Job => Copy the following data line for line, without changing anything.

Supplied records =>
##############################
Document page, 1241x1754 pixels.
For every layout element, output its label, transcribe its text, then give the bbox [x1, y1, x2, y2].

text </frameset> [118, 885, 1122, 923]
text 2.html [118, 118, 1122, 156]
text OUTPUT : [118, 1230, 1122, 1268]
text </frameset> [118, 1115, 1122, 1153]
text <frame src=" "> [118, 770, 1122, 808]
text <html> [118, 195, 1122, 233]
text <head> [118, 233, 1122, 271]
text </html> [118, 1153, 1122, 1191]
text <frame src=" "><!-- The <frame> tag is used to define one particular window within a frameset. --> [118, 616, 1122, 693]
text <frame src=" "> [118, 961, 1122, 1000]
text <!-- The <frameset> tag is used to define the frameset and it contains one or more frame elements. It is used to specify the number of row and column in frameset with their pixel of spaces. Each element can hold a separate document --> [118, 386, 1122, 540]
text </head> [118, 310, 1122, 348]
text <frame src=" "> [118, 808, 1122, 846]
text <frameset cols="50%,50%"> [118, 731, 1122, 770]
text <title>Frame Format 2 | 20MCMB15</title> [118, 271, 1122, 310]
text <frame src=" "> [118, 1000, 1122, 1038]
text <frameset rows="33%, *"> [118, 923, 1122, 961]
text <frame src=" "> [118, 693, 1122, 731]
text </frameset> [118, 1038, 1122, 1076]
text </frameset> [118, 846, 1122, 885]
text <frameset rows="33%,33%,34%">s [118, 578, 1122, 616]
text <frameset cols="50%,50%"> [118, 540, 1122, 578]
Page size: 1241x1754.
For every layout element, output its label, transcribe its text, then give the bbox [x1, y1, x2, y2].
##############################
The answer =>
Document page, 1241x1754 pixels.
For every layout element, output its label, transcribe its text, then give the bbox [x1, y1, x2, y2].

text </frameset> [118, 885, 1122, 923]
text 2.html [118, 118, 1122, 156]
text OUTPUT : [118, 1230, 1122, 1268]
text </frameset> [118, 1115, 1122, 1153]
text <frame src=" "> [118, 770, 1122, 808]
text <html> [118, 195, 1122, 233]
text <head> [118, 233, 1122, 271]
text </html> [118, 1153, 1122, 1191]
text <frame src=" "><!-- The <frame> tag is used to define one particular window within a frameset. --> [118, 616, 1122, 693]
text <frame src=" "> [118, 961, 1122, 1000]
text <!-- The <frameset> tag is used to define the frameset and it contains one or more frame elements. It is used to specify the number of row and column in frameset with their pixel of spaces. Each element can hold a separate document --> [118, 386, 1122, 540]
text </head> [118, 310, 1122, 348]
text <frame src=" "> [118, 808, 1122, 846]
text <frameset cols="50%,50%"> [118, 731, 1122, 770]
text <title>Frame Format 2 | 20MCMB15</title> [118, 271, 1122, 310]
text <frame src=" "> [118, 1000, 1122, 1038]
text <frameset rows="33%, *"> [118, 923, 1122, 961]
text <frame src=" "> [118, 693, 1122, 731]
text </frameset> [118, 1038, 1122, 1076]
text </frameset> [118, 846, 1122, 885]
text <frameset rows="33%,33%,34%">s [118, 578, 1122, 616]
text <frameset cols="50%,50%"> [118, 540, 1122, 578]
Page size: 1241x1754.
For every layout element, output its label, transcribe its text, then give the bbox [x1, y1, x2, y2].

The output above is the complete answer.